> [Your assignment]: The lines to copy are those with "Лучник" in them. Pull each one from the entries below.

[[ Data provided, beginning ]]

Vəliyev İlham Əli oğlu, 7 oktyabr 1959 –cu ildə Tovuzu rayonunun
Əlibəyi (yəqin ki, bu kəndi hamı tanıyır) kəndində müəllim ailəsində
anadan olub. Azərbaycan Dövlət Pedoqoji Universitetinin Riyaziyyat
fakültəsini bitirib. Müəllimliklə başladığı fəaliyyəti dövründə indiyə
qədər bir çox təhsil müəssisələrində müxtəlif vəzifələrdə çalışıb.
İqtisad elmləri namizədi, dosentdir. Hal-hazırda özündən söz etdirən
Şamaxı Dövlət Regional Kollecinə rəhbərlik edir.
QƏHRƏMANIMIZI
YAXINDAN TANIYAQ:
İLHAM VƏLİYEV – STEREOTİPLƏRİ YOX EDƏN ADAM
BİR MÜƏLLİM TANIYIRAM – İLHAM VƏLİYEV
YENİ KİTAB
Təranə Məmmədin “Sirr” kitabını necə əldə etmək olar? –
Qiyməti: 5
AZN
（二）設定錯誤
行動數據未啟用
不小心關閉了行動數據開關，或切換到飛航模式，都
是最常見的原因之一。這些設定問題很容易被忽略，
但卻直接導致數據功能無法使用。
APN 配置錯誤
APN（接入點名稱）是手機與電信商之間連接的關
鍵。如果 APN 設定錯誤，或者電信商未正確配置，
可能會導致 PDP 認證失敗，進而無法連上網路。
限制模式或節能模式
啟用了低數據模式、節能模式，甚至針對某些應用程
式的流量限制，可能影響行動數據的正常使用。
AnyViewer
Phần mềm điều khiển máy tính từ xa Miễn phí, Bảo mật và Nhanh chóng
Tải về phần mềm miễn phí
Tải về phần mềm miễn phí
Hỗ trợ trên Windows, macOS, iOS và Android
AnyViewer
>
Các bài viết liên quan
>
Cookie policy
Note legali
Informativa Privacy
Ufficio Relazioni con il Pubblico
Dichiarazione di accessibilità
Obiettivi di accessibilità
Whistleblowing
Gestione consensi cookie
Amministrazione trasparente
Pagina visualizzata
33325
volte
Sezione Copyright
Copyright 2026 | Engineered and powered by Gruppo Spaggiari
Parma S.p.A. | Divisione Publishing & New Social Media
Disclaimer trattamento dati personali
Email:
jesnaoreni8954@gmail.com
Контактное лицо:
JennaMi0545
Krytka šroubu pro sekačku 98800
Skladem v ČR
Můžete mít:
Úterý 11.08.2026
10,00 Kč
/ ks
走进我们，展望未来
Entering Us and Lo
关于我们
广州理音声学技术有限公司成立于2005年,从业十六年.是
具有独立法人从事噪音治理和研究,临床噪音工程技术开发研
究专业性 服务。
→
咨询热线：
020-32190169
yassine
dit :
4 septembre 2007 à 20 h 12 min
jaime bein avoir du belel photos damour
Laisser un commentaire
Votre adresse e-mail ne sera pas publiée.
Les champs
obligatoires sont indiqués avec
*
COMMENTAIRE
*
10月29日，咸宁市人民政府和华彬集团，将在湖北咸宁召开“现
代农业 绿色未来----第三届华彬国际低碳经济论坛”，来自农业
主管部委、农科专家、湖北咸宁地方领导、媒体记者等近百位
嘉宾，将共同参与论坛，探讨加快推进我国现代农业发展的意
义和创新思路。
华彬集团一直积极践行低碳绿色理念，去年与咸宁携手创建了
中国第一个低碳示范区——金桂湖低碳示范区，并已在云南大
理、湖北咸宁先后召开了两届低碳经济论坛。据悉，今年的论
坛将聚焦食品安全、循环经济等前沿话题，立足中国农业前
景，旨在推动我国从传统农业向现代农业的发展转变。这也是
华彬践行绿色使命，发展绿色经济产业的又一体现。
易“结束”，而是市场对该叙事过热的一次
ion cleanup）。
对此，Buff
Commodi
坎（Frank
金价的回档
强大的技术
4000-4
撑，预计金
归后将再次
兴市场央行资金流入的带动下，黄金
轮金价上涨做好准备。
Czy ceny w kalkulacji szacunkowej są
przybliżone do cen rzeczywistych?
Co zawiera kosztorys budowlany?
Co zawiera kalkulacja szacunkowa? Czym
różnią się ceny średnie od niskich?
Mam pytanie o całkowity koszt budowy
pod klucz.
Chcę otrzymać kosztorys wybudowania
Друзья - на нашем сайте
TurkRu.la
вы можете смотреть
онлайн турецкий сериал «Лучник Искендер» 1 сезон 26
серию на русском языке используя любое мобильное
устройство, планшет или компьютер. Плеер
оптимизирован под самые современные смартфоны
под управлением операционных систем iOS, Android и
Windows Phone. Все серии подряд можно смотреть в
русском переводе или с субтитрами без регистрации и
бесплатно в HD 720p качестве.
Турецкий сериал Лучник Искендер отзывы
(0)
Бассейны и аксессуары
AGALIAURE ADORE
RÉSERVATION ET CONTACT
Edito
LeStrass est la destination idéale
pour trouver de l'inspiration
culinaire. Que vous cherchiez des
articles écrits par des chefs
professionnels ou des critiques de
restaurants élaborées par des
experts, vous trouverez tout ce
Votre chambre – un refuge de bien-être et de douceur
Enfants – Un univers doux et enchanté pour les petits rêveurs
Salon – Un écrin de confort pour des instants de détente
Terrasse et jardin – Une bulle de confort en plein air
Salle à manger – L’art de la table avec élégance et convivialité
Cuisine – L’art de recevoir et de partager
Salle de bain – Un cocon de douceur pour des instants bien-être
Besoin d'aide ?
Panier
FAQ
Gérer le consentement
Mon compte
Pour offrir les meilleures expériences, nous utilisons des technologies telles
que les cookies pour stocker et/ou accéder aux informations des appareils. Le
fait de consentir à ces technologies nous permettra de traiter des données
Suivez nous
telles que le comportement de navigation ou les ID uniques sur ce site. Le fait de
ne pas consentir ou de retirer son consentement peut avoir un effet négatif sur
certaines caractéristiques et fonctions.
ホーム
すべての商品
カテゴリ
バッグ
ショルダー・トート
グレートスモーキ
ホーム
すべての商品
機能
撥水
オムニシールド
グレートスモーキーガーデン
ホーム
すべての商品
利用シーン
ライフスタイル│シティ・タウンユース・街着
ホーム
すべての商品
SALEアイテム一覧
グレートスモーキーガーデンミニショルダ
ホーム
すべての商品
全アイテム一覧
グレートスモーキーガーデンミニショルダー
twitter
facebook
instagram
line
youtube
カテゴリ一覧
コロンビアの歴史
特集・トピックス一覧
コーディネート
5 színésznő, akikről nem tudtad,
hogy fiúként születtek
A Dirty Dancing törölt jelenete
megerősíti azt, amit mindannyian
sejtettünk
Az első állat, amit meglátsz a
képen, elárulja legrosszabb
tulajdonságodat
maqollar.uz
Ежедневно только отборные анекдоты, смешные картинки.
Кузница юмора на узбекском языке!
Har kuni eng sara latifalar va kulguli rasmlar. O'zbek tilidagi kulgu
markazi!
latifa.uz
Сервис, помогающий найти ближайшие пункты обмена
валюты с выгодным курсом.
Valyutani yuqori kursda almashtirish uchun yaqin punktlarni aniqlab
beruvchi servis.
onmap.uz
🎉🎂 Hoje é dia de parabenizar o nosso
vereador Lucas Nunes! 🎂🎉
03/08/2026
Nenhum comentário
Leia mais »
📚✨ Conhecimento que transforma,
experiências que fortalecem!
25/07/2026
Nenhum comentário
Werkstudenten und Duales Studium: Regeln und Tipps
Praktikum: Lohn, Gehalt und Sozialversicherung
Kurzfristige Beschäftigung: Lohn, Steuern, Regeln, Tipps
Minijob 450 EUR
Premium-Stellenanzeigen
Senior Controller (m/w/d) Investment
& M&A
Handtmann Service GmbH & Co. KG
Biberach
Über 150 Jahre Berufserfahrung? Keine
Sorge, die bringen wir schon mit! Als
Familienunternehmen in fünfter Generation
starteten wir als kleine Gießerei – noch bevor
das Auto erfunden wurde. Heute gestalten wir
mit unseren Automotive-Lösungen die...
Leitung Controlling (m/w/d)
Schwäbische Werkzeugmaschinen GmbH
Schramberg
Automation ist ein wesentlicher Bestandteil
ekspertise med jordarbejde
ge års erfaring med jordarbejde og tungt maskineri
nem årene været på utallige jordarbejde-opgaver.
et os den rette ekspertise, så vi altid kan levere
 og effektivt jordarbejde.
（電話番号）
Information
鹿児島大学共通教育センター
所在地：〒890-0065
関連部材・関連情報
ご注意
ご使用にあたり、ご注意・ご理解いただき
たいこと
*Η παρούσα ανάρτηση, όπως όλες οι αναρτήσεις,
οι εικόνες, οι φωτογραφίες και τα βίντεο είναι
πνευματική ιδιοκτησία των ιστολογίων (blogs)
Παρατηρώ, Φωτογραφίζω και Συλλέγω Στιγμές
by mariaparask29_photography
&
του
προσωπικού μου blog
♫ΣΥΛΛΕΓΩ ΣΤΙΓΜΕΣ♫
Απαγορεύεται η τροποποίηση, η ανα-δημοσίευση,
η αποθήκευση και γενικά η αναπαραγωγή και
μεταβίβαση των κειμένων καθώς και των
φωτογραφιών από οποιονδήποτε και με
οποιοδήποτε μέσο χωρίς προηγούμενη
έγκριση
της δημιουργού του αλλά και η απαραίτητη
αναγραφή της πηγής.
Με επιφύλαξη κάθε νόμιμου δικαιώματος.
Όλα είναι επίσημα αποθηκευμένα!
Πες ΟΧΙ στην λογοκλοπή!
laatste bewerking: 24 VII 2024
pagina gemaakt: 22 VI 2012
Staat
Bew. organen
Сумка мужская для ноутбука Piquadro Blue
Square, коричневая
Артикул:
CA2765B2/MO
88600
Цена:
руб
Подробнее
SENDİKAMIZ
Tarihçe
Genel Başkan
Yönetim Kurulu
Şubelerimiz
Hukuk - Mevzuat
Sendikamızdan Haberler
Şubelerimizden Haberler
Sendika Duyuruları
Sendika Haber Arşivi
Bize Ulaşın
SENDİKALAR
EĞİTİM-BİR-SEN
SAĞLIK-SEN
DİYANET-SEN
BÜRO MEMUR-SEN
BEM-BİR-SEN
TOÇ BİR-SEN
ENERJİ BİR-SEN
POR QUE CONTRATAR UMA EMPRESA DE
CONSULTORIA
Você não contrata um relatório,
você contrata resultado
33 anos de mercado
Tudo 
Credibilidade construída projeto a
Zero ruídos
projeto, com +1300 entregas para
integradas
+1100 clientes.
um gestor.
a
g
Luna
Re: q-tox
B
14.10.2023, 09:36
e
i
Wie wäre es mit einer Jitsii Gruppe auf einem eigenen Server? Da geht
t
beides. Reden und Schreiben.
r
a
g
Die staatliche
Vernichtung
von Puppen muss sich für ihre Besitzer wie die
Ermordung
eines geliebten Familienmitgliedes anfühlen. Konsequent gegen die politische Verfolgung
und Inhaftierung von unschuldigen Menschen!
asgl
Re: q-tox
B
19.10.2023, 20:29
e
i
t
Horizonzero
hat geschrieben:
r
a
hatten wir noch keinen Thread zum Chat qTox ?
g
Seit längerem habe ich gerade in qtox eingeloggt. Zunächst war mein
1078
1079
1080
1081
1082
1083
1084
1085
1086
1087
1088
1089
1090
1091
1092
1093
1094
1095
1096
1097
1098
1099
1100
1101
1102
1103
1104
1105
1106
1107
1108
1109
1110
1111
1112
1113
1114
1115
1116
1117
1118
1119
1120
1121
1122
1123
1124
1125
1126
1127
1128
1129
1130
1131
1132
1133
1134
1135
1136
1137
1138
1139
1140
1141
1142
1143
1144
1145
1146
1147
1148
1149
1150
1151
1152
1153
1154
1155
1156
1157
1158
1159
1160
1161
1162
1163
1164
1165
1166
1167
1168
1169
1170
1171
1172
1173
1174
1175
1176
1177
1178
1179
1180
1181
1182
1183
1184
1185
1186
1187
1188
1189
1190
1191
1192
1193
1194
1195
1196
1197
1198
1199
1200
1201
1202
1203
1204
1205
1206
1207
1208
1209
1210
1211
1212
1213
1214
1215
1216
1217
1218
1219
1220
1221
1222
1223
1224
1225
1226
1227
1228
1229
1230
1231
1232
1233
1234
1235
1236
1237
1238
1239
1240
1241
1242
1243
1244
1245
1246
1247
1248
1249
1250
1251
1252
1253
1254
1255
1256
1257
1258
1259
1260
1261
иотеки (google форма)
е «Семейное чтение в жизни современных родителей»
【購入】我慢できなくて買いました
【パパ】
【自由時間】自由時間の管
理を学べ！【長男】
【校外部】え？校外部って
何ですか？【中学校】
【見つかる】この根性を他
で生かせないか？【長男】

[[ Data provided, end ]]

> [Response area]:
онлайн турецкий сериал «Лучник Искендер» 1 сезон 26
Турецкий сериал Лучник Искендер отзывы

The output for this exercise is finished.